■ Stored dataset items:
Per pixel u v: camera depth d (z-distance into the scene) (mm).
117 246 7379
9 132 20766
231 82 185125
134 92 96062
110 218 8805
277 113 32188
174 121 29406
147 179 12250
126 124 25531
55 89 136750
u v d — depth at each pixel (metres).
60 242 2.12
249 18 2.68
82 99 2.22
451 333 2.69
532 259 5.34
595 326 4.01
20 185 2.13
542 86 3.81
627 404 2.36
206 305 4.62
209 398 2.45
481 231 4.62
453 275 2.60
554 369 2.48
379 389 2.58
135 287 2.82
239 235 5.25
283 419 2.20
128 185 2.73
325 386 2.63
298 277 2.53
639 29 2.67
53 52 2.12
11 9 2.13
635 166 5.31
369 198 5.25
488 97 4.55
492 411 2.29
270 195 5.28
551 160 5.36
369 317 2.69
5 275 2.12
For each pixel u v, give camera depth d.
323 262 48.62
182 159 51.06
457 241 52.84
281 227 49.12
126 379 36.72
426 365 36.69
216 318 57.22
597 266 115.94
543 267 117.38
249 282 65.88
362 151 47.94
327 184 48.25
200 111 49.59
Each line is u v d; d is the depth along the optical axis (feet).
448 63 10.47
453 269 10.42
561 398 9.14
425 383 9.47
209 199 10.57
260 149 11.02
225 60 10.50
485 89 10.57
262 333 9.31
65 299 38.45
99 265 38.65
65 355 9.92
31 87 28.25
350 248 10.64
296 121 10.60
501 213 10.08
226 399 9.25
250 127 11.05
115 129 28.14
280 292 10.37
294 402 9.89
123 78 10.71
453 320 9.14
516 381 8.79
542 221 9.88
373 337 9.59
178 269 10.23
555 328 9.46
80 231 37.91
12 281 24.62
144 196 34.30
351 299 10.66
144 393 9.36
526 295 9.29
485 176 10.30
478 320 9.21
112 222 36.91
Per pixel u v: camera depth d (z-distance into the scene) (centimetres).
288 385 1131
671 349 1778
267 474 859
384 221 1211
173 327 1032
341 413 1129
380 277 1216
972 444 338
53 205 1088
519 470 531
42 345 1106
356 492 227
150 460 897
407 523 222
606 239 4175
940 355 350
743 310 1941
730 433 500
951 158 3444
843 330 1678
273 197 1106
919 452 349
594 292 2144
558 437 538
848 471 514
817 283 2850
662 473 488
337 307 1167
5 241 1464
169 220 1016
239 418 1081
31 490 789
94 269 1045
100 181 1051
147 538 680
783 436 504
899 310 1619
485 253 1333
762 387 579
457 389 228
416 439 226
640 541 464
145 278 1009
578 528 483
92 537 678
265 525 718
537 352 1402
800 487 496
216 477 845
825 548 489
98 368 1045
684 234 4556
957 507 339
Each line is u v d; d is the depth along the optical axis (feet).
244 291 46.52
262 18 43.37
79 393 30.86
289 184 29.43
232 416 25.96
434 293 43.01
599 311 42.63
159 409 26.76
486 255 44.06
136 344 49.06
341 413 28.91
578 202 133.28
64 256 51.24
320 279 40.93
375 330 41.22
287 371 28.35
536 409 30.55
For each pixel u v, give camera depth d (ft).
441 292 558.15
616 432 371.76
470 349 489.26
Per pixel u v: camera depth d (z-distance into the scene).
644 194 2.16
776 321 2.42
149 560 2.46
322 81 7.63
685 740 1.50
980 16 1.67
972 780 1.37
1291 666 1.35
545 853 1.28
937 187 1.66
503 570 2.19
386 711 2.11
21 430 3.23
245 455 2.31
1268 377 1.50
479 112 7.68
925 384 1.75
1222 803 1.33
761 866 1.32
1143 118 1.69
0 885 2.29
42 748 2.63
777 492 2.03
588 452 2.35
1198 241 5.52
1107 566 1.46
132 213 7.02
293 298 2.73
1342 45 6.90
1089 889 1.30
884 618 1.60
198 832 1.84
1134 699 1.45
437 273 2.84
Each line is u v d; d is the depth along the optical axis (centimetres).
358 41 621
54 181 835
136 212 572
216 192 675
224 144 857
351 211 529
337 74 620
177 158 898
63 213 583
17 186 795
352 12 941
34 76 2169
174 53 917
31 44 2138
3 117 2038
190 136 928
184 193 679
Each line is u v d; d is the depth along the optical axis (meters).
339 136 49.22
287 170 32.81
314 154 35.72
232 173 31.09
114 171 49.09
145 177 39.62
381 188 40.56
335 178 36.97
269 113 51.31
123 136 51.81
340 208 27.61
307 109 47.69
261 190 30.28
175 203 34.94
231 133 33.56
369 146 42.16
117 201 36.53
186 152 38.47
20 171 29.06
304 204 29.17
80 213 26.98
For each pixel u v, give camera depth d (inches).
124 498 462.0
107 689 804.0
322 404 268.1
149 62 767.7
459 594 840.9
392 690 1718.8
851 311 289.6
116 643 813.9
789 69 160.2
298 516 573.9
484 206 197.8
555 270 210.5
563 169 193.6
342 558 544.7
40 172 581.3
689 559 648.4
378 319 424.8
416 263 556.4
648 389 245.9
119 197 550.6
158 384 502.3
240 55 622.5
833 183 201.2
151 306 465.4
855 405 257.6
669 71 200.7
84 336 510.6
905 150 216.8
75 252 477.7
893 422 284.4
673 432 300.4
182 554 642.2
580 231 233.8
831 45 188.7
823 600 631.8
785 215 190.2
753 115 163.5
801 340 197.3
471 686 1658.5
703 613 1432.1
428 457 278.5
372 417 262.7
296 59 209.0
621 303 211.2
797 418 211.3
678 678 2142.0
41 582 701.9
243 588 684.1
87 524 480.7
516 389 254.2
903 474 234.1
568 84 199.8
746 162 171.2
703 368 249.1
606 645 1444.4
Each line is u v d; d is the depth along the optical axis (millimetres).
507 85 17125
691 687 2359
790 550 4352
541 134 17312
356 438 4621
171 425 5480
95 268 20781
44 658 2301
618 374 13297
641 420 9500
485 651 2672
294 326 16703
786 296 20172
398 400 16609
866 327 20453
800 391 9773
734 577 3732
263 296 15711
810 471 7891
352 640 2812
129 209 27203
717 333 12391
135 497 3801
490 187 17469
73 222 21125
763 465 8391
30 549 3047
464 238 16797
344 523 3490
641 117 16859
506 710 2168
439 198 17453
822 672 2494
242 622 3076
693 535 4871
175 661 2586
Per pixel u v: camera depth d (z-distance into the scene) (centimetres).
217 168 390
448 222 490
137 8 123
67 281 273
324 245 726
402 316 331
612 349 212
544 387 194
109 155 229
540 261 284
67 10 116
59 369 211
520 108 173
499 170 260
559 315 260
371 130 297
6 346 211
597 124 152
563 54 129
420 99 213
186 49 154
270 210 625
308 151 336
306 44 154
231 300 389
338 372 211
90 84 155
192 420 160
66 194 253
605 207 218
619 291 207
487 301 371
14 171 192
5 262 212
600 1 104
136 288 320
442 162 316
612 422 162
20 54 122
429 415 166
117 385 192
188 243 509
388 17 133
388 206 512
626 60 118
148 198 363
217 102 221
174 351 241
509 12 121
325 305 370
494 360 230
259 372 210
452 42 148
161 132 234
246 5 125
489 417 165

■ Task to complete: Given the records above, reproduce precisely and only the lines between the line holding "407 523 222" and the line holding "145 278 1009", inclusive.

■ Completed task:
407 523 222
606 239 4175
940 355 350
743 310 1941
730 433 500
951 158 3444
843 330 1678
273 197 1106
919 452 349
594 292 2144
558 437 538
848 471 514
817 283 2850
662 473 488
337 307 1167
5 241 1464
169 220 1016
239 418 1081
31 490 789
94 269 1045
100 181 1051
147 538 680
783 436 504
899 310 1619
485 253 1333
762 387 579
457 389 228
416 439 226
640 541 464
145 278 1009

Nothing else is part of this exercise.